→ **What you have to do**
Copy out the material word for word, beginning with its first line and continuing through the line that contains "தள்ளப்பட்டிருந்தார்", with both of those lines included.

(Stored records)
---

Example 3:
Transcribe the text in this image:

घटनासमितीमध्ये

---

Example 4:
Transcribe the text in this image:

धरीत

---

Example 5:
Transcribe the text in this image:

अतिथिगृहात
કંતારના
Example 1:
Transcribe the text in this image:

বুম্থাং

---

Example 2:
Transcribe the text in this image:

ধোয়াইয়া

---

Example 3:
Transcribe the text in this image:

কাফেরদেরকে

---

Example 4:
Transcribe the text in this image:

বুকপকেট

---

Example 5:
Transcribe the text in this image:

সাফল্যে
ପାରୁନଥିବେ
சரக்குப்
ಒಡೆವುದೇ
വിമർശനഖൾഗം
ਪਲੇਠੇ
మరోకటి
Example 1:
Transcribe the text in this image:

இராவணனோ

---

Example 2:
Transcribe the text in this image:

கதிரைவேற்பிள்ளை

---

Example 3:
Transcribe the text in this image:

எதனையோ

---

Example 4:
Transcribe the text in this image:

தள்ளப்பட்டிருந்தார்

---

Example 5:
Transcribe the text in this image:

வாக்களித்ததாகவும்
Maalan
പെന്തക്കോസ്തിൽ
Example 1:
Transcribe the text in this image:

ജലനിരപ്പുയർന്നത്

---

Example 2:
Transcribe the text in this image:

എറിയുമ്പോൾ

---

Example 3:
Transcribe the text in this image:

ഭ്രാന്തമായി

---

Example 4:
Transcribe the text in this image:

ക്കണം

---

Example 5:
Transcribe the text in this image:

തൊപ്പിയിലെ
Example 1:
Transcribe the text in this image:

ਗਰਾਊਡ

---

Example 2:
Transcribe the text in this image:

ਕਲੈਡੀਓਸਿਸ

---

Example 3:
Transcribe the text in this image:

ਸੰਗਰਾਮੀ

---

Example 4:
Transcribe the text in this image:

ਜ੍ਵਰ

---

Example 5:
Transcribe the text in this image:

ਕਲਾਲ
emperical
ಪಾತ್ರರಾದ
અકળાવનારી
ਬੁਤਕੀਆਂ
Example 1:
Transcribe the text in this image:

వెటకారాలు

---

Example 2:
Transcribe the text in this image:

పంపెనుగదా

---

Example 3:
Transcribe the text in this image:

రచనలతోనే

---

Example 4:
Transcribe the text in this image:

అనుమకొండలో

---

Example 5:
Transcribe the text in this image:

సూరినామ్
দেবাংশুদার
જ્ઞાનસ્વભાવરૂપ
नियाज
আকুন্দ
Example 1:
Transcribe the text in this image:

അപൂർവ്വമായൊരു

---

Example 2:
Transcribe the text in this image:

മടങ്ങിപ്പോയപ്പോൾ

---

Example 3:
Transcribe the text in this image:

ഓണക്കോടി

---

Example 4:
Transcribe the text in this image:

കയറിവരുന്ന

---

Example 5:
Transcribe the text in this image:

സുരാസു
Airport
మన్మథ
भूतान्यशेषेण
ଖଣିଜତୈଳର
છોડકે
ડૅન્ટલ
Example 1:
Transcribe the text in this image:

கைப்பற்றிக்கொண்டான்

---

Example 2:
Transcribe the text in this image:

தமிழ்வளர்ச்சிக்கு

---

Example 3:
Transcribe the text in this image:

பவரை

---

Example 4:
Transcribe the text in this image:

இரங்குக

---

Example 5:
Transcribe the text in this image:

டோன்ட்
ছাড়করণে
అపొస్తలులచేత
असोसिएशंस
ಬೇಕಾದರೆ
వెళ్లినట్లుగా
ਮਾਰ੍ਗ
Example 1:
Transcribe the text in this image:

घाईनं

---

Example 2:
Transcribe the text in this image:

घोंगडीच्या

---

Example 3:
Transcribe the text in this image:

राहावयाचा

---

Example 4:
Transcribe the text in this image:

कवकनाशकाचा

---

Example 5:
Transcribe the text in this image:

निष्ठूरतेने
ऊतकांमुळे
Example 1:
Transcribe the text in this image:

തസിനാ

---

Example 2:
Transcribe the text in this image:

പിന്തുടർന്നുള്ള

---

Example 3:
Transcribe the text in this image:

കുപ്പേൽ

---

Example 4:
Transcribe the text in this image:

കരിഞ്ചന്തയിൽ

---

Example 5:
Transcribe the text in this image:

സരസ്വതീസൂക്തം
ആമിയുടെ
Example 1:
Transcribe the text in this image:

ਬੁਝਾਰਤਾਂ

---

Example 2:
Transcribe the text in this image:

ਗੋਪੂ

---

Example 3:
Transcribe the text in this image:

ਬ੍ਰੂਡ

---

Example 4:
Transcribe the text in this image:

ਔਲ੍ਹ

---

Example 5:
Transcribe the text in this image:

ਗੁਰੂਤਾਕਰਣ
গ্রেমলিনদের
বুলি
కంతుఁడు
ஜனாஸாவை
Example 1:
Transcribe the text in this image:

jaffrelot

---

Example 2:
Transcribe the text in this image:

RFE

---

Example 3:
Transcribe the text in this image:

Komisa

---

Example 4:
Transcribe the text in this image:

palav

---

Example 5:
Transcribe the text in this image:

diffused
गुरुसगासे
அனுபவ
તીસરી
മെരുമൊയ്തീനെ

→ **Answer below**
---

Example 3:
Transcribe the text in this image:

घटनासमितीमध्ये

---

Example 4:
Transcribe the text in this image:

धरीत

---

Example 5:
Transcribe the text in this image:

अतिथिगृहात
કંતારના
Example 1:
Transcribe the text in this image:

বুম্থাং

---

Example 2:
Transcribe the text in this image:

ধোয়াইয়া

---

Example 3:
Transcribe the text in this image:

কাফেরদেরকে

---

Example 4:
Transcribe the text in this image:

বুকপকেট

---

Example 5:
Transcribe the text in this image:

সাফল্যে
ପାରୁନଥିବେ
சரக்குப்
ಒಡೆವುದೇ
വിമർശനഖൾഗം
ਪਲੇਠੇ
మరోకటి
Example 1:
Transcribe the text in this image:

இராவணனோ

---

Example 2:
Transcribe the text in this image:

கதிரைவேற்பிள்ளை

---

Example 3:
Transcribe the text in this image:

எதனையோ

---

Example 4:
Transcribe the text in this image:

தள்ளப்பட்டிருந்தார்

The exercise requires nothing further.